LONDON – BCI has claimed its presence in China is having a “positive impact on farmers [and] their families” and the environment in response to a series of questions about heightened forced labour concerns in the Xinjiang region. “BCI is a robust, well-established and well-managed multi-stakeholder organisation with strong governance bodies and related procedures,” the cotton standard told Apparel Insider.
Addressing the question of whether China is too big to fail for BCI, it told us: “China’s 20 per cent share of Better Cotton produced worldwide reflects its position on the world cotton market. BCI Programmes are implemented globally, and we are not dependent on Better Cotton from one single country or region.”
BCI also claimed results from its investigations this season as well as from direct or indirect third-party sources, did not, “find any evidence of incidences of forced labour on farms within BCI Programmes.”
BCI’s comments follow recent reports by risk agencies including Maplecroft, which claims auditing in Xinjiang has become impossible and, just last week, the Fair Labour Association (FLA) which said the risk of forced labour in China’s textile sector is “present at all levels of the supply chain, from the farm level (for cotton and other agriculture products) to finished-goods manufacture.”
BCI also touched upon comparisons with Uzbekistan, a country which brands eventually boycotted due to concerns about forced labour in its cotton industry.

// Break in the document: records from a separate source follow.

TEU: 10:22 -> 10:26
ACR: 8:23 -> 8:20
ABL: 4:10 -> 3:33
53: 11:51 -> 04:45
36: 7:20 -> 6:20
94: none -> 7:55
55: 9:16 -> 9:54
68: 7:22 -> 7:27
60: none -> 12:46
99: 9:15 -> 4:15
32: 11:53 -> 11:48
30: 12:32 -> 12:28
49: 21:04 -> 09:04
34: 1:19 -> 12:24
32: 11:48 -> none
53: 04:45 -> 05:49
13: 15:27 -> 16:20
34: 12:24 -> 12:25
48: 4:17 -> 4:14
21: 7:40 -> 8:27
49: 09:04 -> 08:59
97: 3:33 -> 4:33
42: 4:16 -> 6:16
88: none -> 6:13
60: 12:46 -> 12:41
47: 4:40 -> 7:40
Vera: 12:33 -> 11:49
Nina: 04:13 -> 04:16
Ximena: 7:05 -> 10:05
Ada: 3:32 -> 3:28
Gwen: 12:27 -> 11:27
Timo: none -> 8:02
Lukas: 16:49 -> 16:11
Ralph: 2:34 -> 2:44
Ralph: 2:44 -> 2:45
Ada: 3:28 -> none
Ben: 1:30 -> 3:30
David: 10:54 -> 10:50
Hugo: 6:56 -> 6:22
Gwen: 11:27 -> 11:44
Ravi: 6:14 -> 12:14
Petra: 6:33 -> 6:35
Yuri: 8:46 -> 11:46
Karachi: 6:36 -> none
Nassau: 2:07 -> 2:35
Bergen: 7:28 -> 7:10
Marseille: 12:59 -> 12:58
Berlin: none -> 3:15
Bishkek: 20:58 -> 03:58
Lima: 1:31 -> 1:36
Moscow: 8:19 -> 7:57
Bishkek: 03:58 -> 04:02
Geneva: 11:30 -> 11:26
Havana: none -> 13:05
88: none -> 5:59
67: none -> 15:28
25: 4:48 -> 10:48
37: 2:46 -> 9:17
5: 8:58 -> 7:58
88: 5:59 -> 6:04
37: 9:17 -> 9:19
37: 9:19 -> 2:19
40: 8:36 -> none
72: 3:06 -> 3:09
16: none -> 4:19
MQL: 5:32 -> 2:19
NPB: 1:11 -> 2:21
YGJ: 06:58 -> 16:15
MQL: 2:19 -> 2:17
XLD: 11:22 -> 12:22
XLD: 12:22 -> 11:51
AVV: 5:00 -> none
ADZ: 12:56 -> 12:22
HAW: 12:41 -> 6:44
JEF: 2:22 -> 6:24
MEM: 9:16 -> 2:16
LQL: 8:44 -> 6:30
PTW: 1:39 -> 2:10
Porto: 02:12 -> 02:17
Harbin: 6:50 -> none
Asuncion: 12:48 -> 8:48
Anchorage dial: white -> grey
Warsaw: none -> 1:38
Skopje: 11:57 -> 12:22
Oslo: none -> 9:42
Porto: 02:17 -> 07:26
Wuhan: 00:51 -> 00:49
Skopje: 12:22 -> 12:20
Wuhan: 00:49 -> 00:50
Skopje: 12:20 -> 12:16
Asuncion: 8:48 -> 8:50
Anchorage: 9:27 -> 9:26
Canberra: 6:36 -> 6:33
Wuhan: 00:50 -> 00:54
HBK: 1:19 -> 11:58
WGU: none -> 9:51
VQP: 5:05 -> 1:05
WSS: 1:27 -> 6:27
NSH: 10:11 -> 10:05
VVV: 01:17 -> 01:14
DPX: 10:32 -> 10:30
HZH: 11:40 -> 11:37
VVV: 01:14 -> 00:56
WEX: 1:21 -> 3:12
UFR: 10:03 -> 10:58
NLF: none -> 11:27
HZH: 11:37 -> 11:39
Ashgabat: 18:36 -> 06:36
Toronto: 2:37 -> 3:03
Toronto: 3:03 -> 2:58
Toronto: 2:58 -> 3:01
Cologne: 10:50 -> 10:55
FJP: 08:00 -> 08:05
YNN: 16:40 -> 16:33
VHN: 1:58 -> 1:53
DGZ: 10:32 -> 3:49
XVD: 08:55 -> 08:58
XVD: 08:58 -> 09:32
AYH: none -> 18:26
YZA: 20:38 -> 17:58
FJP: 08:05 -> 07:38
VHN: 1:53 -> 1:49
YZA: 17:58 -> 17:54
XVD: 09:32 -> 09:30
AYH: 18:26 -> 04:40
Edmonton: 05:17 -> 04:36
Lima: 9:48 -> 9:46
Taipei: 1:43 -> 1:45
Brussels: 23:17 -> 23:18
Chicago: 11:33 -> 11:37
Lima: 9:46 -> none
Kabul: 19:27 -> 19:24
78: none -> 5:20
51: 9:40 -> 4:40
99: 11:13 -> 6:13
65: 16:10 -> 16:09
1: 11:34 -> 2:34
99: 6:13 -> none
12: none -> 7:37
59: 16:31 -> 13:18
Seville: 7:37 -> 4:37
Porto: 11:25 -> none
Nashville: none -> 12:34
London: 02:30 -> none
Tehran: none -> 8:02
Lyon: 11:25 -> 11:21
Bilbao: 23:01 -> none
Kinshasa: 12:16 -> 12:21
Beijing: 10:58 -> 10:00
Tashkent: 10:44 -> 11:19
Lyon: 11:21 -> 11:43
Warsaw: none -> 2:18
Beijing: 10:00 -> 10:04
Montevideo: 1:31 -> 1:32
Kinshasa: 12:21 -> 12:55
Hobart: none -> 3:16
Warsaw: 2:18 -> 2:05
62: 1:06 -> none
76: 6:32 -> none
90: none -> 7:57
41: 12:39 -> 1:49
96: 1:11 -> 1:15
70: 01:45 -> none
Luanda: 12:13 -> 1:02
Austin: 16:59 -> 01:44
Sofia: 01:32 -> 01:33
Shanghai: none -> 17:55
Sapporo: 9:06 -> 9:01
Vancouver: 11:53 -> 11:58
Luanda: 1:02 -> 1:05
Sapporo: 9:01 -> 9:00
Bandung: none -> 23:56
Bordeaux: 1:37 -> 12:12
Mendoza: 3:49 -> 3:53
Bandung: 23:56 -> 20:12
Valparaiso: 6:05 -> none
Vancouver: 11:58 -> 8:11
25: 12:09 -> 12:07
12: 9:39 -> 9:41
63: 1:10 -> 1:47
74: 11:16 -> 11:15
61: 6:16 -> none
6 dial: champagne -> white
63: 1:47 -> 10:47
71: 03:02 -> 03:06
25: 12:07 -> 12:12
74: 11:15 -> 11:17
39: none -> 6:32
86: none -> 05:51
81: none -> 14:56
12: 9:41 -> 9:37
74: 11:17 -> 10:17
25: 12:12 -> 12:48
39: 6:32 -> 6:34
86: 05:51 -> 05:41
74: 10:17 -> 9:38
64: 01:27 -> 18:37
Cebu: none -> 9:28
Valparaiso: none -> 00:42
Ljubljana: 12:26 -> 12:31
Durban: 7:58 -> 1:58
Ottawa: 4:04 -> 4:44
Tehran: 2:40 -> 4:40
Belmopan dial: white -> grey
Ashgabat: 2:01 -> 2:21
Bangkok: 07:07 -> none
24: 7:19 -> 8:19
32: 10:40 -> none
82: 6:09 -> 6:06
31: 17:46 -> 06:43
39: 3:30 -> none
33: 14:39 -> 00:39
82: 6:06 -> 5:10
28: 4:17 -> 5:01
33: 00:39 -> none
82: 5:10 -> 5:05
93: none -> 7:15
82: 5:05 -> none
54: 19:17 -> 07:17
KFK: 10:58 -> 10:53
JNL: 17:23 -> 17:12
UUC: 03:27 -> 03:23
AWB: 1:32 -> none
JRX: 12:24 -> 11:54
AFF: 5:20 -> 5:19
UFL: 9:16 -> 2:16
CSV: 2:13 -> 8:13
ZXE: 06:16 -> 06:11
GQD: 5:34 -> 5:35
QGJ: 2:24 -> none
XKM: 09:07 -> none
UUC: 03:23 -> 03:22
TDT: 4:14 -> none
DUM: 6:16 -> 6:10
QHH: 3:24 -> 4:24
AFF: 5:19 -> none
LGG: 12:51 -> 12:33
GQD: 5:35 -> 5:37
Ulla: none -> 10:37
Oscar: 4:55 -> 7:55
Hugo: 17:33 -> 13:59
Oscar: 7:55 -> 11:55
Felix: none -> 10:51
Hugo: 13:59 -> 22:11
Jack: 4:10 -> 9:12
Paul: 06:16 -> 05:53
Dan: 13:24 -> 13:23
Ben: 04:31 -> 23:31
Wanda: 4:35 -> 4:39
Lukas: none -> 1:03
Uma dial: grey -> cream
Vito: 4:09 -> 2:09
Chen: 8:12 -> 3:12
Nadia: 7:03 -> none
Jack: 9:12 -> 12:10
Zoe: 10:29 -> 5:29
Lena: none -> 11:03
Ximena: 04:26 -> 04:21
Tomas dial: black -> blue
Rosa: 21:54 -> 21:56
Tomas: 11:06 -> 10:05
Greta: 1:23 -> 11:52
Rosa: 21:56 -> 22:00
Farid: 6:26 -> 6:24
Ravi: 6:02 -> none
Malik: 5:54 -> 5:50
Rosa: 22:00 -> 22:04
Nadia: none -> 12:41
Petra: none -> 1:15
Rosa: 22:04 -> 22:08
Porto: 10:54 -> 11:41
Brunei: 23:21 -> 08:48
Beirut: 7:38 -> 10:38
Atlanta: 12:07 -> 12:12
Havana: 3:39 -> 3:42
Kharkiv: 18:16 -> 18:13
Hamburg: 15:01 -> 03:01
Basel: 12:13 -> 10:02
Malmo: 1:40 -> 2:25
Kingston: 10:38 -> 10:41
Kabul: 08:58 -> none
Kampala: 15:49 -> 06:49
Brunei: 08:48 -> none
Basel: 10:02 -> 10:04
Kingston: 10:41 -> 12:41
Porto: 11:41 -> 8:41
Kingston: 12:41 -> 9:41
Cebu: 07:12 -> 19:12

Many expert commentators claim there is now no difference between Uzbekistan and Xinjiang, with some saying that, in the latter, forced labour issues are even more endemic. In response, BCI said: “In Uzbekistan, there is clear and undeniable evidence that the Government has voluntarily mobilised parts of the workforce including teachers, healthcare professionals, and in some instances, children, to pick cotton during the harvest. These efforts have been classed as forced labour as outlined by the ILO’s core conventions on forced labour, and therefore, campaigning organisations have implemented a ban on Uzbek cotton. A critical mass of retailers and brands have signed the cotton campaign pledge to not knowingly source cotton from Uzbekistan.
“While there are similarities, the situation in Xinjiang, from BCI’s perspective, is different. To date, there is no evidence that state orchestrated forced labour is happening at farm-level, the scope within which the Better Cotton Standard is applicable.
“During the 2018-19 cotton season, the International Finance Corporation (IFC), a member of the World Bank Group, launched an independent sustainable cotton project in Uzbekistan based on the Better Cotton Principles and Criteria, which are publicly available to whomever wishes to consult or apply them.
“We have started participating in IFC’s Sustainable Cotton Project Consultative Council as an observer member, in order to encourage multi-stakeholder dialogue. The Consultative Council is a multi-stakeholder forum in Uzbekistan including the Uzbekistan Government, relevant line ministries and local authorities.”